M. Turner, répondit tranquillement le Juif.

— Est-ce qu’il est dans les affaires ?

— Oui. il tient un bureau rue St-Jacques. Mais qu’est-ce que me veut aujourd’hui mon jeune ami ?

— Examinez ce vêtement, fit Joe ; et demandez-vous comment je serais fait si les épingles n’avaient réparé une partie de l’avarie.

— Vous avez dû faire quelque travail de force, exclama le Juif en levant les bras au ciel. Aussi, c’est votre faute. Je vous avais prévenu qu’il était trop étroit.

— Vous êtes un infernal menteur, repartit Joe, et je ne m’en irai pas avant que vous ne m’ayiez remplacé cette guenille.

Le Juif semblait disposé à un accommodement, et à la suite d’une longue scène de marchandage, Joe sortit de la boutique, avec un vêtement sans déchirure sur le dos, et une piastre de moins dans sa poche.
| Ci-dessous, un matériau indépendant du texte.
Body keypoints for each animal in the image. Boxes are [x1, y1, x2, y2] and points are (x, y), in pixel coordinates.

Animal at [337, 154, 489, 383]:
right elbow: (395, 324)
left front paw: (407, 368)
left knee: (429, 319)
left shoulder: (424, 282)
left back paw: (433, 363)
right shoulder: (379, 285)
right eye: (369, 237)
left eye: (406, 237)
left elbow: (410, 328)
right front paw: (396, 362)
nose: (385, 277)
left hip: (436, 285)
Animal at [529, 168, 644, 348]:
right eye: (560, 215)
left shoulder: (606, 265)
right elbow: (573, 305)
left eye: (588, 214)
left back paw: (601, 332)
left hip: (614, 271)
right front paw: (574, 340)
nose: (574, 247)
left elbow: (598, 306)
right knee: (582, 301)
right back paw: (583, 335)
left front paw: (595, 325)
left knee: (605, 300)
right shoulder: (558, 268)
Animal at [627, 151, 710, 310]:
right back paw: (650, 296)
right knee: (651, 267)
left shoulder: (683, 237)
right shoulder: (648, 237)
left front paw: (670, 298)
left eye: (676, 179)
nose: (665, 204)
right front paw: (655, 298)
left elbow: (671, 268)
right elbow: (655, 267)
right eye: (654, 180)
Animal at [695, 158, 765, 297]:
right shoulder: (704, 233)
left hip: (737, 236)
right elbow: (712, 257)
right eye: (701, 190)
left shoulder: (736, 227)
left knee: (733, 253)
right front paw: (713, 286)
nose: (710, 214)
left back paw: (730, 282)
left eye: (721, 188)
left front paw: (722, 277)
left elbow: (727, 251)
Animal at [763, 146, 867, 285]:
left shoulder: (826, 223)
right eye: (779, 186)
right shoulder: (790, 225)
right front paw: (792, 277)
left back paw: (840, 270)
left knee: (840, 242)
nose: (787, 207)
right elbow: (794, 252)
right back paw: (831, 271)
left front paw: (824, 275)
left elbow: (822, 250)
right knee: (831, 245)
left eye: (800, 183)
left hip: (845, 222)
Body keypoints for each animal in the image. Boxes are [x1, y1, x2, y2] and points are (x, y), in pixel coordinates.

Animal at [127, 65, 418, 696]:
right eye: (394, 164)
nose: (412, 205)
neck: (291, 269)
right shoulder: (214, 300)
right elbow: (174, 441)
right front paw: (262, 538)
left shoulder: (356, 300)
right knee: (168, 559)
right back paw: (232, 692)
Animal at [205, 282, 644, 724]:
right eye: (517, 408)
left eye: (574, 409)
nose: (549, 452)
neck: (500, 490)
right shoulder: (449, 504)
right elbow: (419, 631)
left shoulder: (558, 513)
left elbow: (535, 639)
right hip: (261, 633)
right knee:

Il voulut vérifier, sans plus tarder, si le Juif lui avait dit la vérité sur le nom de son visiteur, et il passa rue St-Jacques. Mais il n’eut pas besoin de se livrer à de longues recherches. À l’une des premières portes, il trouva au milieu de beaucoup d’autres enseignes de bureau, une plaque sur laquelle était écrit :

Ralph Turner, avocat.

Évidemment, la journée avait été bonne ; et Joe rentra joyeusement chez lui, où il se livra à un souper qui n’avait rien de luxueux.